Sparse Models of Lexical Variation – Jacob Eisenstein (Carnegie Mellon University)
View Seminar Video
Text analysis involves building predictive models and discovering latent structures in noisy and high-dimensional data. Document classes, latent topics, and author communities are often distinguished by a small number of trigger words or phrases — needles in a haystack of irrelevant features. In this talk, I describe generative and discriminative techniques for learning sparse models of lexical differences. First, I show how multi-task regression with structured sparsity can identify a small subset of words associated with a range of demographic attributes in social media, yielding new insights about the complex multivariate relationship between demographics and lexical choice. Second, I present SAGE, a novel approach to sparsity in generative models of text, in which we induce sparse deviations from background log probabilities. As a generative model, SAGE can be applied across a range of supervised and unsupervised applications, including classification, topic modeling, and latent variable models.
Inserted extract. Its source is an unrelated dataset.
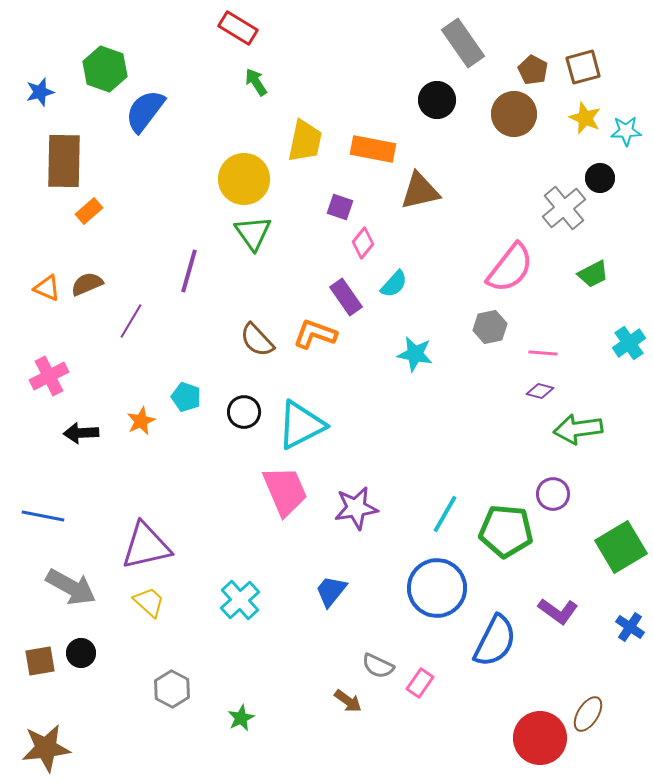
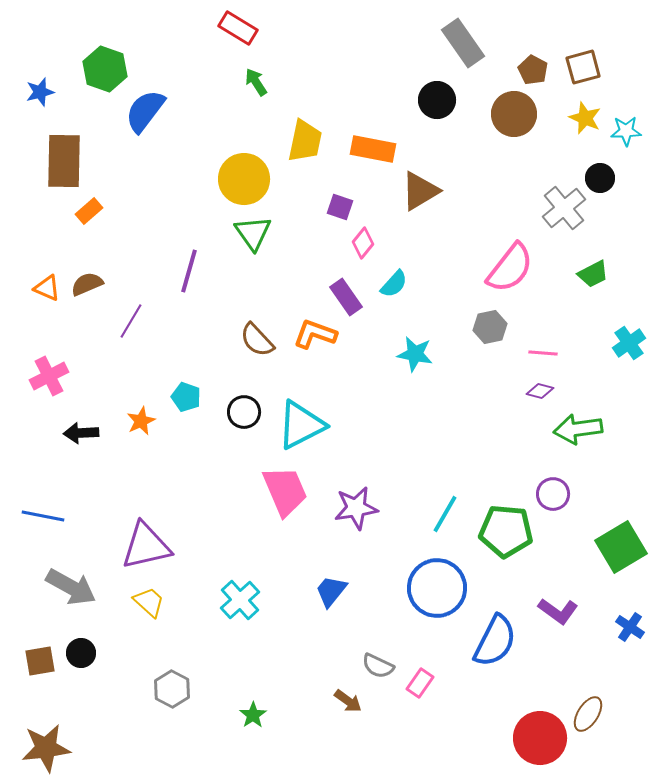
brown triangle at (420, 191): rotated 18 degrees counterclockwise
green star at (241, 718): moved 12 px right, 3 px up; rotated 8 degrees counterclockwise
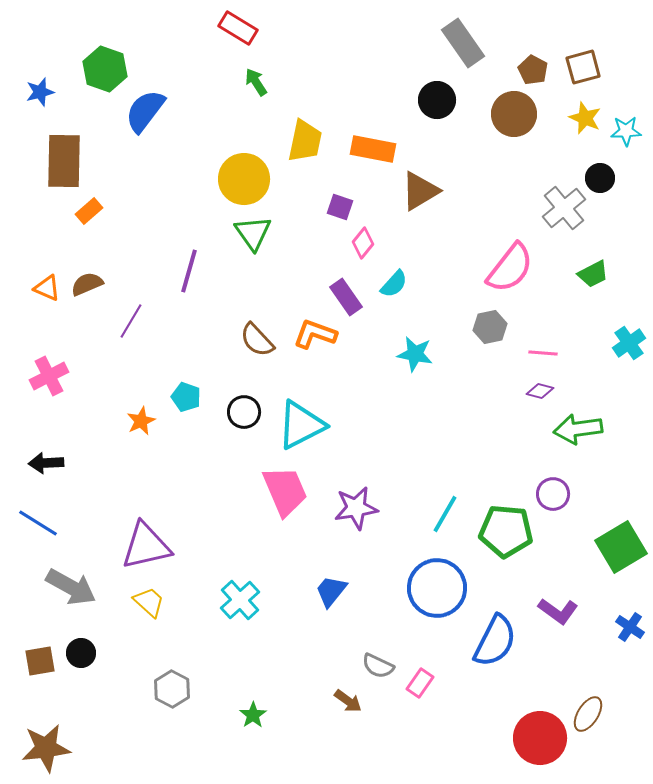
black arrow at (81, 433): moved 35 px left, 30 px down
blue line at (43, 516): moved 5 px left, 7 px down; rotated 21 degrees clockwise
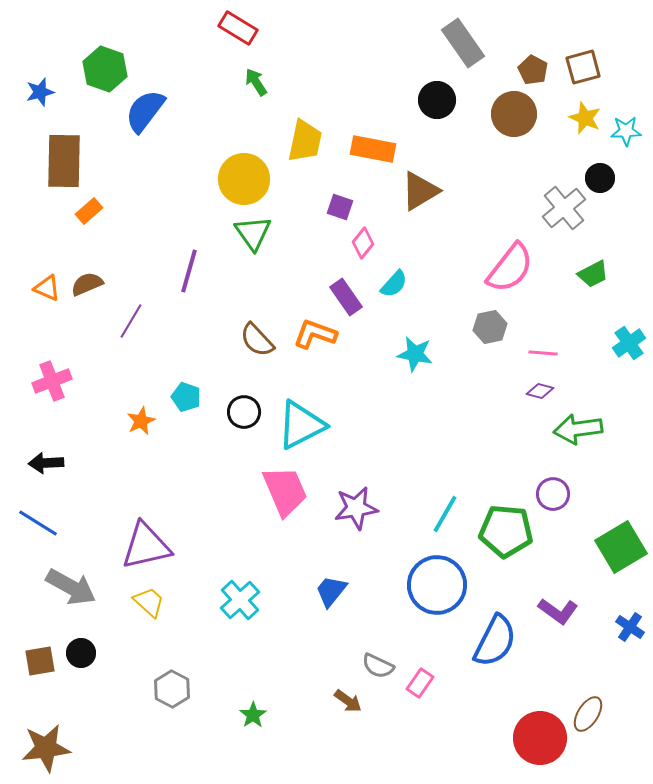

Jacob Eisenstein is a postdoctoral fellow in the Machine Learning Department at Carnegie Mellon University. His research focuses on machine learning for social media analysis, discourse, and non-verbal communication. Jacob completed his Ph.D. at MIT in 2008, winning the George M. Sprowls dissertation award. In January 2012, Jacob will join Georgia Tech as an Assistant Professor in the School of Interactive Computing.